A vault defines the user credentials required to access secure system storage, such as HashiCorp Vault, Azure Key Vault, or AWS KMS.

Secret store

A secret store allows you to store and access secret values, but doesn't expose any crypto-operations.

Depending on the implementation, a secret store:

  • Can manage multiple versions of a secret.
  • Has advanced capabilities to delete and recover secrets.

If you have existing secrets in a secure storage system, you must index them in your local QKM database in order to use them. Use the /secrets REST API endpoint to interact with a secret store.

Key store

A key store manages keys and enables crypto-operations such as signing and encryption.

A key store can generate and import keys, but doesn't allow access to the private part of a key.

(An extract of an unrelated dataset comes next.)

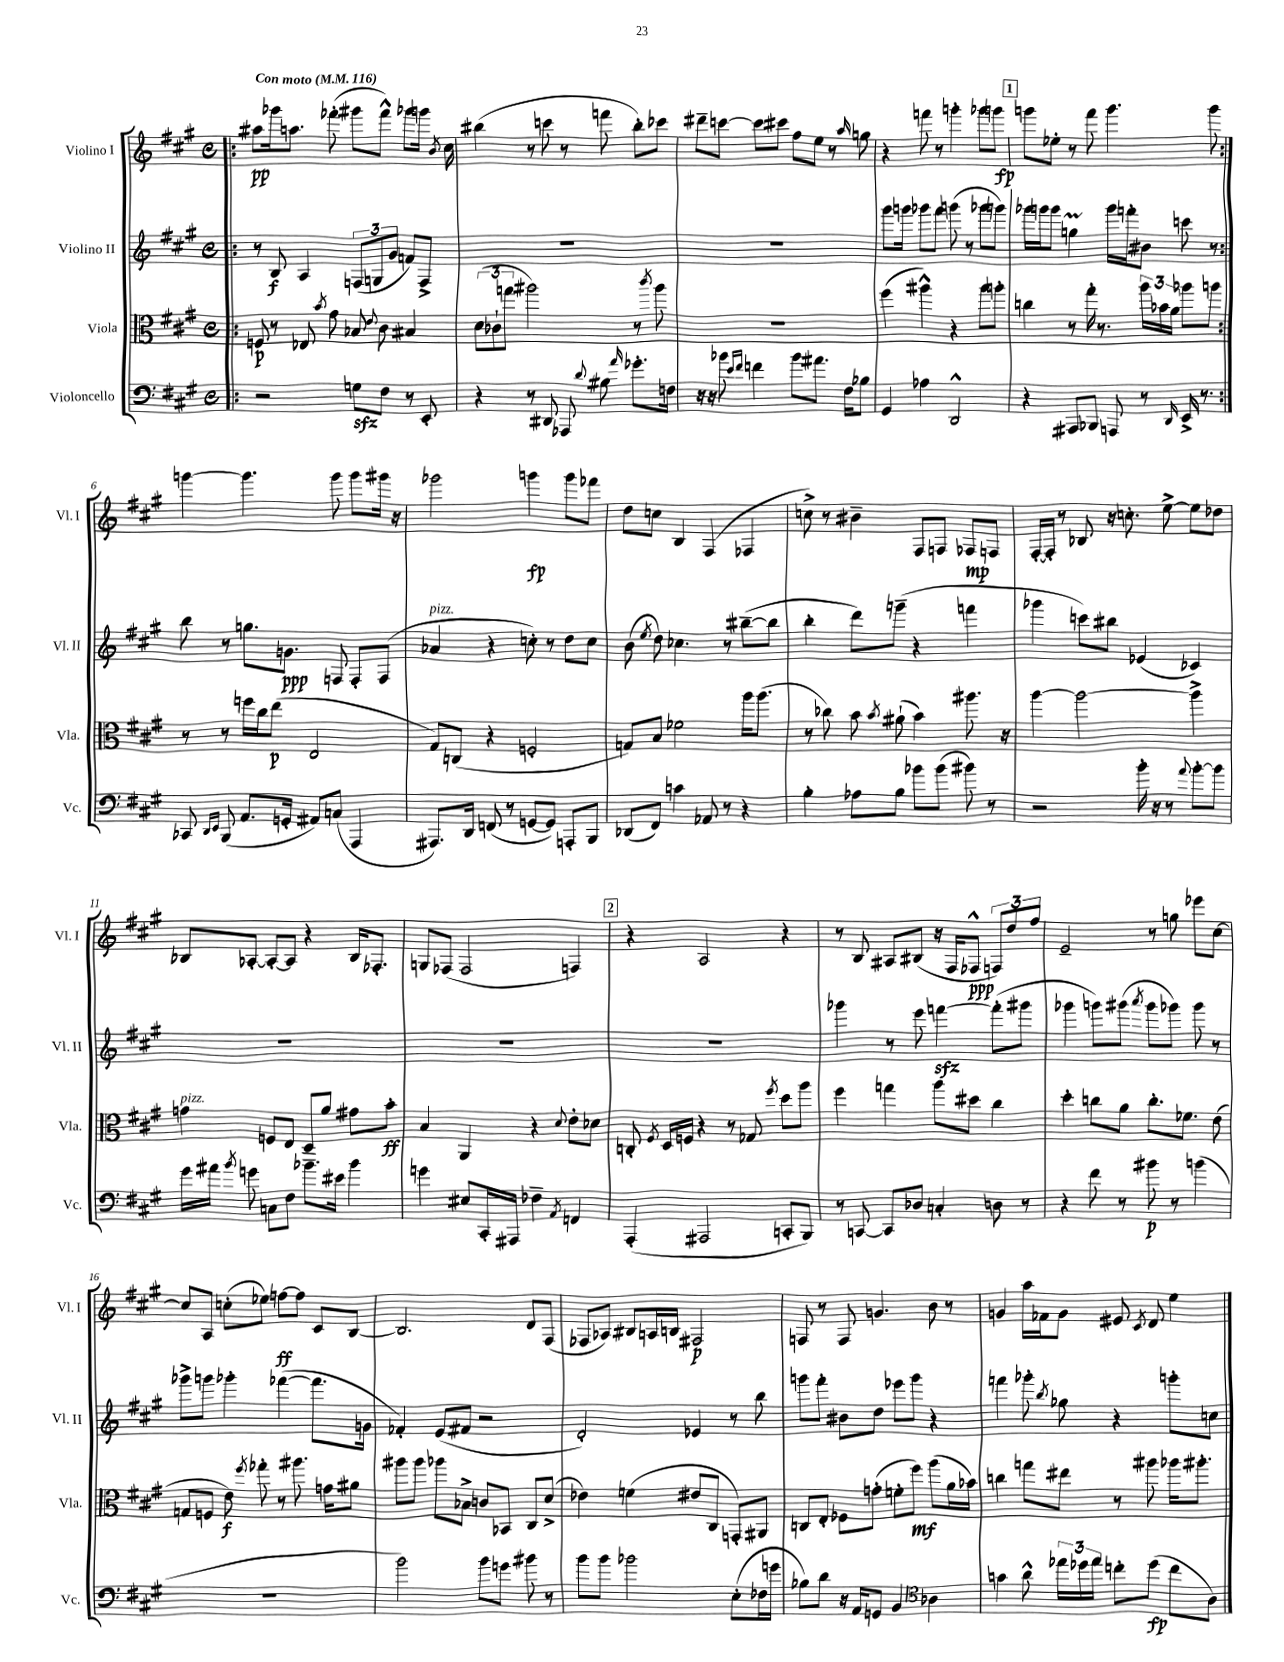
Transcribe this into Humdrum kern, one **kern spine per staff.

Depending on the implementation, a key store:

  • Has advanced capabilities to delete and recover keys.

You can implement a key store to:

  • Delegate crypto-operations to an external dependency.
  • Use the underlying secret store to perform crypto-operations locally.

If you have existing keys in a secure storage system, you must index them in your local QKM database in order to use them. Use the /keys REST API endpoint to interact with a key store.

Ethereum store

An Ethereum store manages Ethereum accounts and performs Ethereum-related crypto-operations (for example, signing transactions).

An Ethereum store can generate and import accounts but does not expose the private key of any account.

You can implement an Ethereum store based on an underlying key store to perform signing, while the account store is responsible for performing Ethereum-specific processing, formatting, and encoding.

If you have existing Ethereum accounts in a secure storage system, you must index them in your local QKM database in order to use them. Use the /ethereum REST API endpoint to interact with an Ethereum store.